Tuesday, December 16, 2014

Borrowed Faith

I stood in the corridor, still and mildly confident. The warehouse church had emptied aside from a few staff stragglers. Christmas season was a upon us. I was in a weird place all my own not quite knowing which way was up or which way was down, but my life felt down. 

I had graduated from college 6 months earlier and where I had imagined being was not where I was. With a degree taking me nowhere, a job donning an aloha shirt at a hotel front desk, living in my mother’s 2-sheets-as-walls dining room, I was sure twenty-two was a punishment. If it weren’t for Karen, I know I wouldn’t have been standing in church that night. 

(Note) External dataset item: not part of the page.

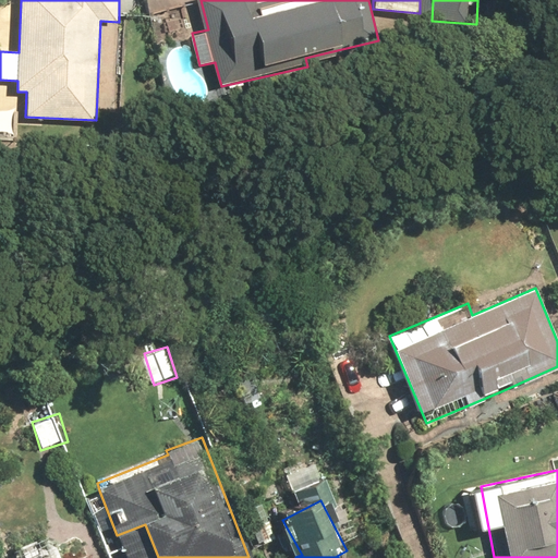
[(93,557),(92,554),(81,557),(60,557),(52,537),(15,552),(16,557),(93,557)]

I am the oldest of three children but quintessentially an only child. My parents divorced when I was five. Truth be told, I have no idea how they were ever together, but at thirty-two, I am beginning to understand people really ARE just people! Early on I became my mother’s best friend & at five, it emotionally matured me to thirteen. I carried her burdens, I cared for her in my heart as my own child, I sot to protect her from everything, not because she asked, but because it just came to be. I looked after my brother and sister (only a year and one week apart, they were like twins and I was too old to fit in), I championed for them in wars that were not mine to fight. At fourteen I internally became mother to my siblings, best friend to my mother, distanced from my father, and broken teenage girl. 

My first memories of religion were formed in pre-school and Sunday school. I remember the Sunday mornings my mom towed us 3 kids under 4 in a Jeep Wagoneer to Sunday school alone, “Daddy isn’t coming. He is sleeping.” It didn’t matter to me then, but the message was built on a thousand other actions & statements: Daddy is absent. 

Mom took us to church throughout our lives, but after the divorce and the move five hours north of Dad, Sunday school wasn’t a comfort, it was a tension, a cause of separation anxiety. So, I grew up in “big church,” listening to messages far above my head, bored to drawing on the church handouts, but eventually deciding I wanted to be baptized at 12. Perhaps because, that’s what good girls do. 

It was December 16, 1992, and my brother and I in our Arroyo Grande, California church, made our public statement of faith. I had invited a few friends and don’t remember much else except for plugging my nose, getting wet, & receiving a gold cross necklace, yet every December 16, I remember it. 

Life carried on in what I called my traveling circus but the further on the years went, the more I tried to lose myself in everyone else’s God. 

Catholic school presented the opportunities to perform and behave within the right groups yet break the right rules. I was Christian Ministry leader, a speaker at retreats, yet, so broken inside that boys were the hollow answer to feeling loved. No matter how many religious talks I could give, or chances I had to turn down drugs & alcohol, I always managed to find the ways to become the monocle of spiritual failure. At 19, standing outside of my college dorm building, freshly home from a month living in Italy, I made it clear to God, “I’m done with YOU to punish them. I’m never good enough so this dance I’ve done is over.”

I was angry. So, so angry. I was in an abyss years deep of isolation from my family. My platform in life existed to champion for one victim & hold contempt for one villain. I felt I had every excuse to have been a statistic of what goes wrong when parents suck, but I kept fighting to be the antithesis (and failed).

I wandered through Catholic college bouncing between the vision of devoted bible student and entertaining the party life. I found the wrong boyfriend & learned how good it felt to fight. All of my pent up frustration came out in the form of this one awful relationship. Truth is I was as bad for him as he was for me. Somehow, though, I left college without that engagement ring we had talked about and moving back to the land of the trapped yet free. 

I was 22. I was home and lost. I stood in a church my life-long friend had invited me into. I was tied up in a bondage of depression and I wanted more. I was ready for more. 

I stood in the corridor, still and mildly confident. The warehouse church had emptied aside from a few staff stragglers. Christmas season was a upon us. I was in a weird place all my own not quite knowing which way was up or which way was down, but my life felt down. I was ready for up. I was ready for Jesus. I realized, with two sets of hands on me,  answering yes to the question, “Do you believe that Jesus is your savior?” that all of these years of thinking I was a Christian, I was merely living on borrowed faith. 

A brush of wind pulled from my back as I was prayed over to be made new. I felt Jesus then. Jesus became mine, not my mother's, not the church’s, but mine. On December 21, 2004, I wasn’t just a Christian by title, I knew I was God’s daughter. That night I understood Jesus is REAL. He is safe, forgiving, ever-present, the one who works all my brokenness for His good. 

This Christmas, I am taking a moment to hold closely what Karen invited me into ten years ago and celebrate His perfect love for my constant imperfection.